# Special Brownie Recipe?



## Budda_Luva (Feb 1, 2008)

anyone know a recipe for special browqnies i wanna make some... i mean ALOT


----------



## rezo (Feb 1, 2008)

you have to make butter first. heres the recipe

1lb of butter to 2 ounces of leaves
melt butter in pan or crockpot add leaves cook on low(that means the low setting very important not to burn it) for 12 hrs.

ive done this too many times to count and seen many people fukt up.

i use betty crocker triple chunk brownie mix and sub melted weed butter for the oil


----------



## Budda_Luva (Feb 1, 2008)

is that cannabutter and i cant juss drop some bud in the chocolate and bake it?


----------



## Johnnyorganic (Feb 1, 2008)

n00b_marijuana_grower said:


> is that cannabutter and i cant juss drop some bud in the chocolate and bake it?

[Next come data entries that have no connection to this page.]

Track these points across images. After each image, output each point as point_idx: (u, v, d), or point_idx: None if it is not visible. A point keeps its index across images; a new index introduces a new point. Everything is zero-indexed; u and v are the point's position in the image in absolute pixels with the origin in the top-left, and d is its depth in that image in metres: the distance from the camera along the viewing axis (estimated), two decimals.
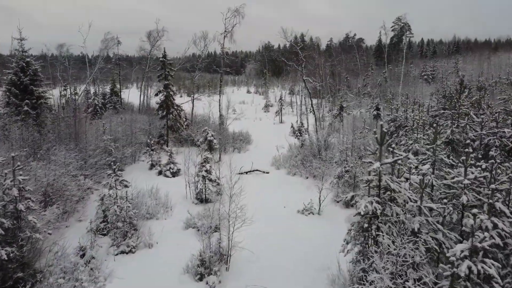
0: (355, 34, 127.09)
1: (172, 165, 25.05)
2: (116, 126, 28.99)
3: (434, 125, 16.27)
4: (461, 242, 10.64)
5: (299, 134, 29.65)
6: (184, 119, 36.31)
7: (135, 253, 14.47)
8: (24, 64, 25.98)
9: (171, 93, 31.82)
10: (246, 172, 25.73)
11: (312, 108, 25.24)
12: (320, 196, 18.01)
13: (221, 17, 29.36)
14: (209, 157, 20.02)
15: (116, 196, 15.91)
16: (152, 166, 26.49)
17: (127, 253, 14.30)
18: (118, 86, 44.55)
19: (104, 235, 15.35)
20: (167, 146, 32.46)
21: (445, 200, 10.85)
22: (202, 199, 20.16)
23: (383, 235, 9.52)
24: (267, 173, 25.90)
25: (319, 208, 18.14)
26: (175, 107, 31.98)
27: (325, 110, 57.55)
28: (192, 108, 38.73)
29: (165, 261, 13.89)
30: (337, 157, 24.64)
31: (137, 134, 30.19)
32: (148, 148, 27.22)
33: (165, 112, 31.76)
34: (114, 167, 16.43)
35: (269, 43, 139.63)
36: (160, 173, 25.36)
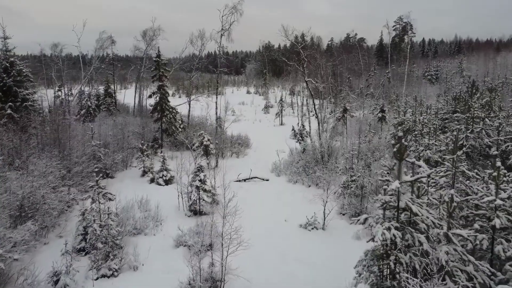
0: (356, 34, 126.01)
1: (165, 172, 23.44)
2: (107, 129, 27.39)
3: (454, 133, 14.65)
4: (494, 274, 9.06)
5: (300, 138, 28.04)
6: (180, 122, 34.71)
7: (117, 276, 12.86)
8: (7, 64, 24.41)
9: (165, 94, 30.20)
10: (245, 180, 24.14)
11: (314, 111, 23.59)
12: (324, 209, 16.39)
13: (218, 14, 27.74)
14: (203, 166, 18.42)
15: (99, 211, 14.30)
16: (144, 173, 24.88)
17: (108, 277, 12.70)
18: (112, 87, 42.90)
19: (84, 255, 13.76)
20: (161, 151, 30.84)
21: (476, 225, 9.26)
22: (196, 211, 18.55)
23: (406, 275, 7.89)
24: (267, 180, 24.29)
25: (324, 223, 16.53)
26: (170, 109, 30.36)
27: (326, 112, 55.88)
28: (189, 110, 37.09)
29: (151, 287, 12.30)
30: (341, 165, 23.05)
31: (130, 138, 28.58)
32: (140, 153, 25.60)
33: (159, 115, 30.15)
34: (97, 178, 14.83)
35: (269, 42, 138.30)
36: (152, 180, 23.75)
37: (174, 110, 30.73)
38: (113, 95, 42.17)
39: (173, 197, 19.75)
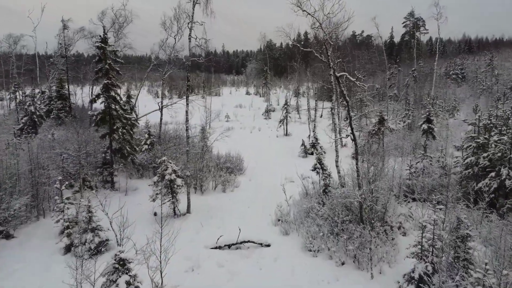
0: (362, 31, 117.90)
1: (90, 236, 13.52)
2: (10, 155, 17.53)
3: None
4: None
5: (319, 166, 18.20)
6: (147, 136, 24.84)
7: None
8: None
9: (117, 98, 20.31)
10: (229, 246, 14.19)
11: (351, 130, 13.43)
12: None
13: None
14: (129, 258, 8.48)
15: None
16: (64, 229, 14.94)
17: None
18: (67, 86, 32.99)
19: None
20: (112, 180, 21.01)
21: None
22: None
23: None
24: (267, 246, 14.30)
25: None
26: (124, 120, 20.43)
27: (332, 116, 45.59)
28: (160, 119, 27.21)
29: None
30: (394, 219, 13.13)
31: (52, 167, 18.74)
32: (59, 196, 15.63)
33: (108, 129, 20.26)
34: None
35: (271, 41, 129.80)
36: (69, 249, 13.84)
37: (130, 121, 20.77)
38: (68, 97, 32.26)
39: None
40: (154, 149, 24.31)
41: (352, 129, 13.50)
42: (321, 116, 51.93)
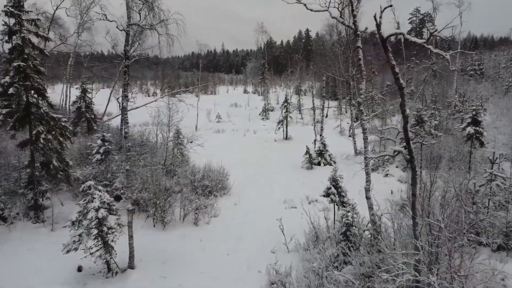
0: (366, 28, 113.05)
1: None
2: None
3: None
4: None
5: (335, 192, 11.97)
6: (100, 142, 18.54)
7: None
8: None
9: (41, 90, 14.08)
10: None
11: (408, 144, 7.42)
12: None
13: None
14: None
15: None
16: None
17: None
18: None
19: None
20: (36, 207, 14.72)
21: None
22: None
23: None
24: None
25: None
26: (52, 122, 14.15)
27: (338, 117, 39.73)
28: (121, 122, 20.94)
29: None
30: None
31: None
32: None
33: (29, 133, 14.01)
34: None
35: (271, 39, 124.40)
36: None
37: (58, 124, 14.44)
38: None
39: None
40: (108, 160, 18.03)
41: (408, 140, 7.15)
42: (326, 116, 45.67)
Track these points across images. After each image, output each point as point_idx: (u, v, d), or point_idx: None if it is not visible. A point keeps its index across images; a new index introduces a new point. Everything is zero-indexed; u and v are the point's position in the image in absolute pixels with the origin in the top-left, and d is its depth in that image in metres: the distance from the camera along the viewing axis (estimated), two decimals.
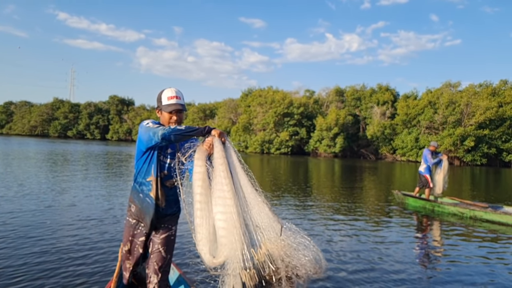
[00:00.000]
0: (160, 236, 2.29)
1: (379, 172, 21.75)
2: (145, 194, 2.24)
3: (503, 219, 6.98)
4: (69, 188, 9.03)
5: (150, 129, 2.07)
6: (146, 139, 2.10)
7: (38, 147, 28.49)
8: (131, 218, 2.33)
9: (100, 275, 3.56)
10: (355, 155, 44.29)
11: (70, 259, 3.97)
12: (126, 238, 2.34)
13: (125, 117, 69.28)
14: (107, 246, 4.49)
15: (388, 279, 3.84)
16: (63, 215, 6.06)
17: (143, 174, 2.24)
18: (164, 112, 2.24)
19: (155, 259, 2.25)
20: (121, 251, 2.39)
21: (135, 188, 2.30)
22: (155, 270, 2.23)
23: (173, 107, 2.21)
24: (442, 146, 34.75)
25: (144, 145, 2.15)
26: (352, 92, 48.74)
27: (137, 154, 2.28)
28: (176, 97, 2.25)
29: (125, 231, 2.35)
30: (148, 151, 2.20)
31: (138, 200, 2.27)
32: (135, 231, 2.31)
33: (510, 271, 4.31)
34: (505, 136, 36.03)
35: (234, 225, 1.76)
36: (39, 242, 4.51)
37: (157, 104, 2.31)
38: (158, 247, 2.27)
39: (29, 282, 3.31)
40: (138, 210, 2.27)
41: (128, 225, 2.34)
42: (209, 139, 2.01)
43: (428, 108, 38.76)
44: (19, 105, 79.32)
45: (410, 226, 6.65)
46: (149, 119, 2.29)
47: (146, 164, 2.23)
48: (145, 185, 2.24)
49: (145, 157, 2.23)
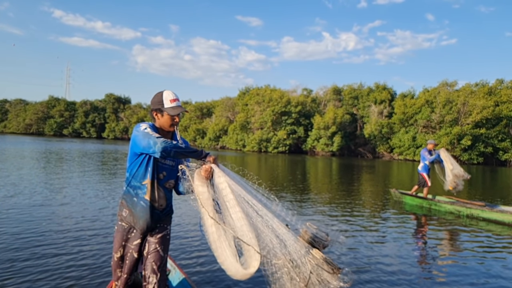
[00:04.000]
0: (157, 235, 2.26)
1: (377, 170, 21.75)
2: (139, 197, 2.20)
3: (500, 218, 6.94)
4: (63, 187, 8.90)
5: (150, 137, 2.02)
6: (144, 145, 2.04)
7: (33, 146, 28.24)
8: (124, 223, 2.27)
9: (90, 277, 3.47)
10: (353, 153, 44.33)
11: (61, 260, 3.88)
12: (118, 244, 2.26)
13: (121, 116, 68.91)
14: (100, 247, 4.39)
15: (383, 278, 3.78)
16: (56, 214, 5.95)
17: (138, 177, 2.19)
18: (165, 115, 2.20)
19: (153, 259, 2.20)
20: (112, 260, 2.31)
21: (128, 192, 2.24)
22: (154, 270, 2.19)
23: (178, 110, 2.20)
24: (439, 145, 34.84)
25: (140, 149, 2.10)
26: (349, 91, 48.75)
27: (131, 157, 2.20)
28: (178, 99, 2.25)
29: (116, 237, 2.28)
30: (143, 154, 2.15)
31: (132, 204, 2.22)
32: (129, 235, 2.25)
33: (506, 270, 4.26)
34: (501, 135, 36.17)
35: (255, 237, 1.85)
36: (30, 242, 4.41)
37: (155, 106, 2.22)
38: (156, 246, 2.23)
39: (17, 286, 3.22)
40: (131, 214, 2.22)
41: (120, 230, 2.27)
42: (207, 167, 2.03)
43: (425, 107, 38.84)
44: (14, 103, 78.70)
45: (407, 225, 6.60)
46: (143, 122, 2.24)
47: (142, 167, 2.18)
48: (140, 188, 2.19)
49: (140, 160, 2.17)
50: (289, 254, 1.87)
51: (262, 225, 1.90)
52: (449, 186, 8.05)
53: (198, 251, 4.44)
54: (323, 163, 27.08)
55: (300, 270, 1.82)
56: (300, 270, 1.82)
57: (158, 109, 2.21)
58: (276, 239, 1.90)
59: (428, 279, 3.91)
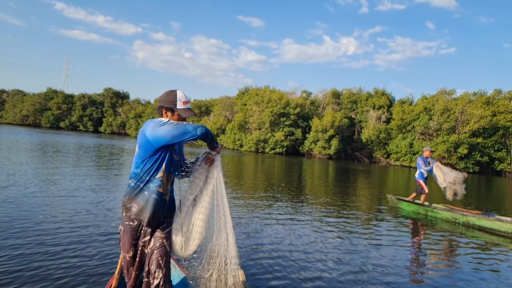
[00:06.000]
0: (164, 230, 2.26)
1: (373, 175, 21.77)
2: (151, 191, 2.20)
3: (495, 226, 6.95)
4: (58, 179, 8.80)
5: (183, 125, 2.11)
6: (176, 134, 2.09)
7: (29, 137, 28.01)
8: (132, 222, 2.22)
9: (83, 271, 3.40)
10: (349, 157, 44.42)
11: (54, 253, 3.81)
12: (128, 244, 2.23)
13: (119, 110, 68.61)
14: (93, 242, 4.33)
15: (377, 284, 3.74)
16: (51, 207, 5.87)
17: (151, 171, 2.19)
18: (176, 115, 2.26)
19: (159, 254, 2.19)
20: (122, 260, 2.28)
21: (137, 187, 2.20)
22: (160, 264, 2.18)
23: (190, 114, 2.28)
24: (435, 153, 34.99)
25: (167, 140, 2.10)
26: (348, 95, 48.85)
27: (145, 152, 2.17)
28: (189, 102, 2.34)
29: (124, 238, 2.23)
30: (162, 149, 2.17)
31: (142, 198, 2.19)
32: (138, 233, 2.23)
33: (500, 280, 4.24)
34: (497, 145, 36.42)
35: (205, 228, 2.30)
36: (22, 234, 4.33)
37: (167, 104, 2.25)
38: (163, 241, 2.22)
39: (6, 275, 3.15)
40: (142, 209, 2.19)
41: (128, 230, 2.22)
42: (212, 157, 2.38)
43: (423, 114, 39.01)
44: (12, 94, 78.11)
45: (402, 231, 6.58)
46: (154, 118, 2.27)
47: (158, 162, 2.19)
48: (152, 182, 2.20)
49: (158, 155, 2.18)
50: (224, 257, 2.23)
51: (217, 222, 2.28)
52: (449, 195, 8.12)
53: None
54: (319, 166, 27.08)
55: (222, 273, 2.23)
56: (222, 273, 2.23)
57: (170, 108, 2.24)
58: (220, 240, 2.26)
59: (421, 286, 3.88)
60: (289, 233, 5.62)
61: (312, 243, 5.14)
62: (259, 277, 3.67)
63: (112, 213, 5.84)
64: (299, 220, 6.62)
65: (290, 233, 5.60)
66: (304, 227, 6.12)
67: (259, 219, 6.42)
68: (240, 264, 2.28)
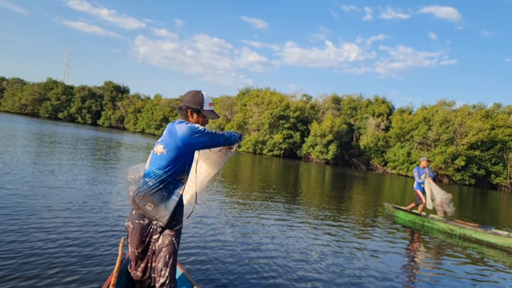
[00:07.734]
0: (174, 228, 2.26)
1: (369, 182, 21.77)
2: (172, 192, 2.19)
3: (492, 239, 6.93)
4: (54, 170, 8.72)
5: (217, 137, 2.23)
6: (209, 145, 2.22)
7: (26, 126, 27.83)
8: (142, 220, 2.21)
9: (78, 265, 3.34)
10: (347, 163, 44.45)
11: (49, 248, 3.75)
12: (138, 241, 2.23)
13: (118, 104, 68.35)
14: (89, 236, 4.27)
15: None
16: (46, 198, 5.80)
17: (174, 174, 2.18)
18: (202, 116, 2.28)
19: (167, 252, 2.19)
20: (130, 253, 2.29)
21: (156, 187, 2.16)
22: (167, 263, 2.18)
23: (215, 117, 2.32)
24: (433, 163, 35.05)
25: (196, 149, 2.21)
26: (348, 101, 48.92)
27: (173, 155, 2.14)
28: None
29: (134, 235, 2.22)
30: (190, 153, 2.20)
31: (161, 199, 2.17)
32: (149, 230, 2.23)
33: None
34: (495, 158, 36.53)
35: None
36: (17, 227, 4.27)
37: (194, 105, 2.24)
38: (172, 239, 2.22)
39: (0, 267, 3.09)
40: (158, 208, 2.17)
41: (138, 228, 2.21)
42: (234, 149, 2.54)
43: (422, 124, 39.10)
44: (11, 82, 77.64)
45: (397, 240, 6.55)
46: (182, 122, 2.21)
47: (184, 165, 2.21)
48: (173, 184, 2.20)
49: (185, 158, 2.18)
50: None
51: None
52: (439, 214, 8.27)
53: (197, 248, 4.36)
54: (316, 170, 27.06)
55: None
56: None
57: (196, 109, 2.24)
58: None
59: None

Cook the bud into the oil/margarine/butter on medium low for about 15 minutes. Strain the green stuff out and follow the recipe as you normally would. I've used as little as an 1/8 oz. and gotten seriously effed up. You can leave the bud in if you don't mind green stuff in your brownies, but you should cook it into the oil before mixing it in the recipe..


----------



## rezo (Feb 1, 2008)

ya i forgot you have to strain ithe butter to get the leaf out


----------